• Jul 26th 2009, 11:20 AM
mj.alawami
Question:
The table gives the classification of all the employees of a company by gender and college degree.If one of these employees is selected at random for a member ship on the employee management committee ,determine the following.

a)P(F intersection G)
(Table)

Female-------3---------7--------------10
male----------6--------14--------------20
----------------9---------21-------------30

Attempt:
10/30I*3/30=1/30

Am I correct?
Thank you
• Jul 26th 2009, 12:23 PM
Plato
There are three female graduates out of thirty employees.
• Jul 26th 2009, 12:47 PM
mj.alawami
Quote:

Originally Posted by Plato
There are three female graduates out of thirty employees.

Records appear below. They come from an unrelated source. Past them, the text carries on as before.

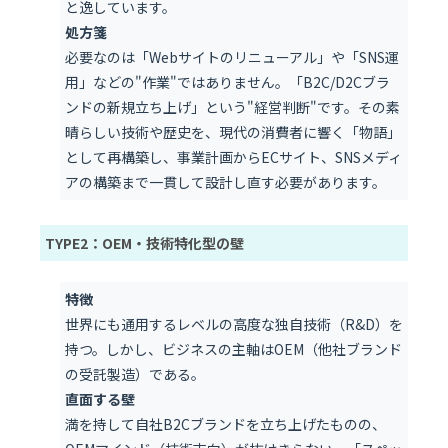
と逸しています。
処方箋
必要なのは「Webサイトのリニューアル」や「SNS運
用」などの"作業"ではありません。「B2C/D2Cブラ
ンドの新規立ち上げ」という"経営判断"です。その素
晴らしい技術や歴史を、現代の消費者に響く「物語」
として再構築し、事業計画からECサイト、SNSメディ
アの構築まで一貫して設計し直す必要があります。
TYPE2：OEM・技術特化型の壁
特徴
世界にも通用するレベルの高度な独自技術（R&D）を
持つ。しかし、ビジネスの主軸はOEM（他社ブランド
の受託製造）である。
直面する壁
満を持して自社B2Cブランドを立ち上げたものの、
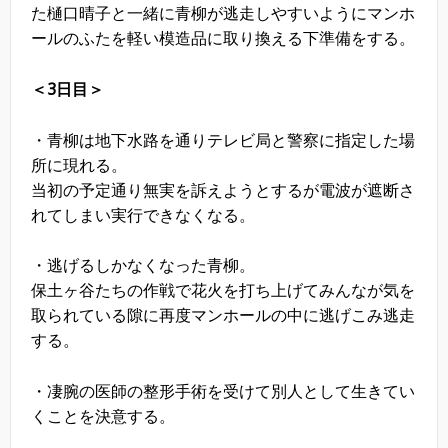
た樋口晴子と一緒に青柳が逃走しやすいようにマンホ
ールのふたを軽い模造品に取り換える下準備をする。
＜3日目＞
・青柳は地下水路を通りテレビ局と警察に指定した場
所に現れる。
当初の予定通り無実を訴えようとするが電波が遮断さ
れてしまい実行できなくなる。
・逃げるしかなくなった青柳。
保土ヶ谷たちの作戦で花火を打ち上げてみんなが気を
取られている隙に再度マンホールの中に逃げこみ逃走
する。
・凄腕の医師の整形手術を受けて別人として生きてい
くことを決意する。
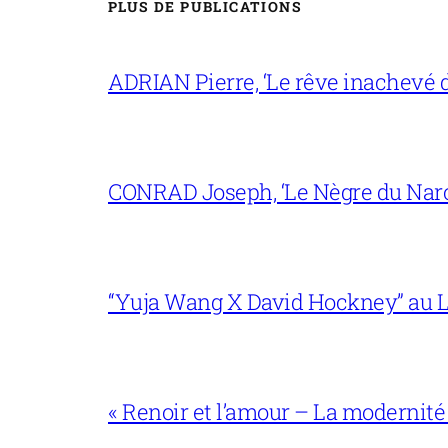
PLUS DE PUBLICATIONS
ADRIAN Pierre, ‘Le rêve inachevé d
CONRAD Joseph, ‘Le Nègre du Narc
“Yuja Wang X David Hockney” au L
« Renoir et l’amour – La modernité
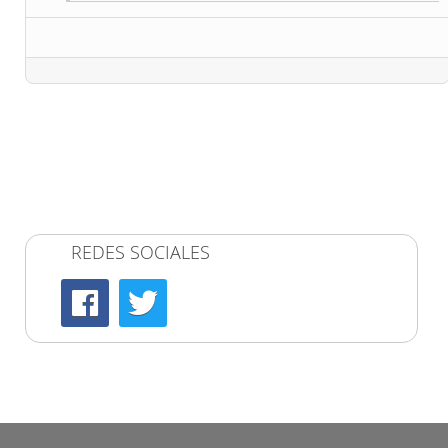
REDES SOCIALES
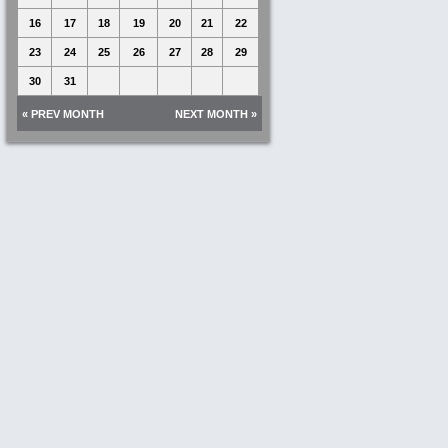
16
17
18
19
20
21
22
23
24
25
26
27
28
29
30
31
« PREV MONTH
NEXT MONTH »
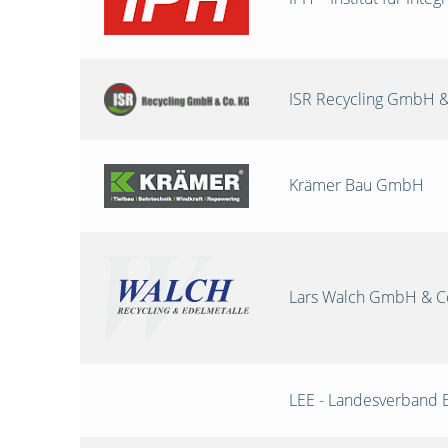
ISR Recycling GmbH &
Krämer Bau GmbH
Lars Walch GmbH & C
LEE - Landesverband 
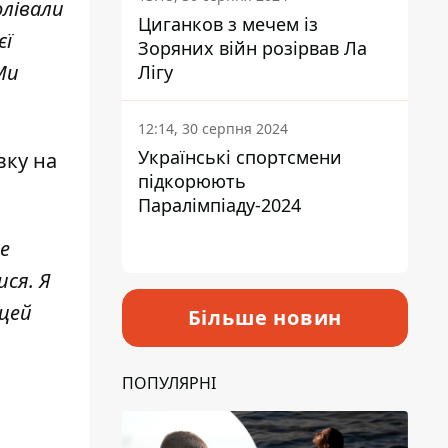
олівали
Циганков з мечем із
єї
Зоряних війн розірвав Ла
Ми
Лігу
12:14, 30 серпня 2024
Українські спортсмени
вку на
підкорюють
Паралімпіаду-2024
це
ися. Я
 цей
Більше новин
ПОПУЛЯРНІ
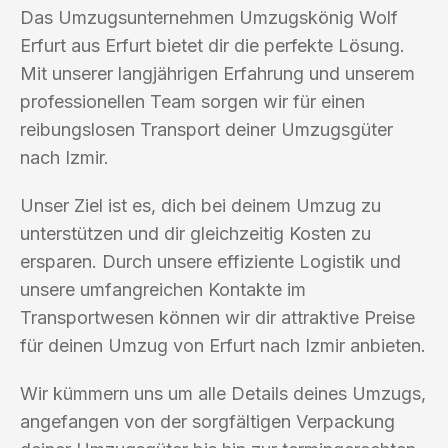
Das Umzugsunternehmen Umzugskönig Wolf
Erfurt aus Erfurt bietet dir die perfekte Lösung.
Mit unserer langjährigen Erfahrung und unserem
professionellen Team sorgen wir für einen
reibungslosen Transport deiner Umzugsgüter
nach Izmir.
Unser Ziel ist es, dich bei deinem Umzug zu
unterstützen und dir gleichzeitig Kosten zu
ersparen. Durch unsere effiziente Logistik und
unsere umfangreichen Kontakte im
Transportwesen können wir dir attraktive Preise
für deinen Umzug von Erfurt nach Izmir anbieten.
Wir kümmern uns um alle Details deines Umzugs,
angefangen von der sorgfältigen Verpackung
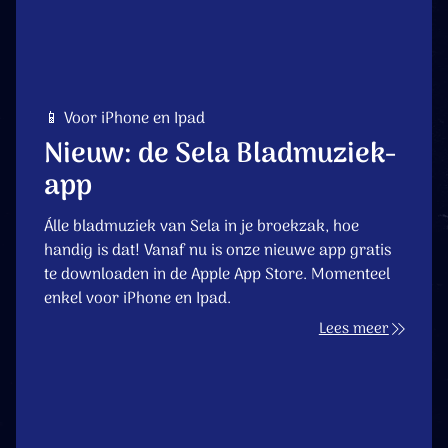
📱 Voor iPhone en Ipad
Nieuw: de Sela Bladmuziek-
app
Álle bladmuziek van Sela in je broekzak, hoe
handig is dat! Vanaf nu is onze nieuwe app gratis
te downloaden in de Apple App Store. Momenteel
enkel voor iPhone en Ipad.
Lees meer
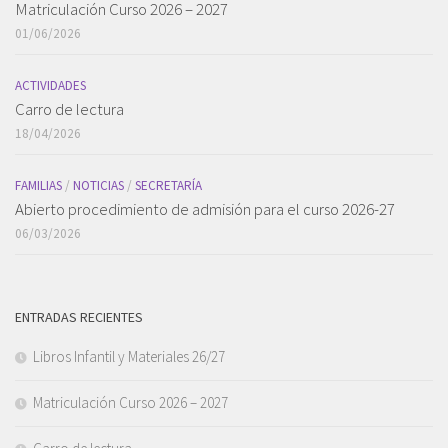
Matriculación Curso 2026 – 2027
01/06/2026
ACTIVIDADES
Carro de lectura
18/04/2026
FAMILIAS
/
NOTICIAS
/
SECRETARÍA
Abierto procedimiento de admisión para el curso 2026-27
06/03/2026
ENTRADAS RECIENTES
Libros Infantil y Materiales 26/27
Matriculación Curso 2026 – 2027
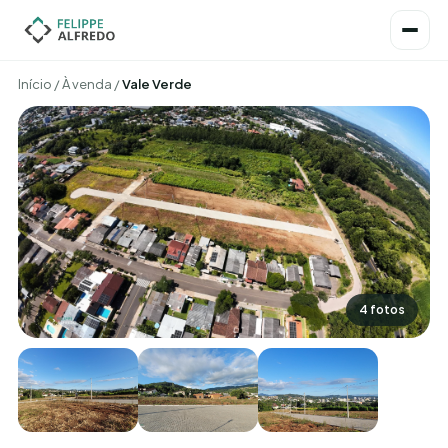
Início
/
À venda
/
Vale Verde
4 fotos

Since they are joint probability we have to use the multiplication rule:
P(F intersection G)=P(F) * P(G/F)

P(F) = 10/30
P(G/F)=3/30
10/30 * 3/30 =1/30
• Jul 26th 2009, 12:57 PM
Plato
You are asked to find $P(G \cap F)$.
But that is $P(G \cap F)=P(G|F)P(F)=\left(\frac{3}{10}\right)\left(\frac {10}{30}\right)=\left(\frac{3}{30}\right)$.

But also $P(F \cap G)=P(F|G)P(G)=\left(\frac{3}{9}\right)\left(\frac{ 9}{30}\right)=\left(\frac{3}{30}\right)$.
• Jul 26th 2009, 01:31 PM
mj.alawami
if $P(M \cap G)$ was asked then

$P(G) * P(m/g)$

$9/30 * 6/9 =1/5$

Am i correct?
• Jul 26th 2009, 01:39 PM
Plato
Yes it is correct.
Out of thirty, how many male graduates are there?
Simply look at the table. It is quite clear.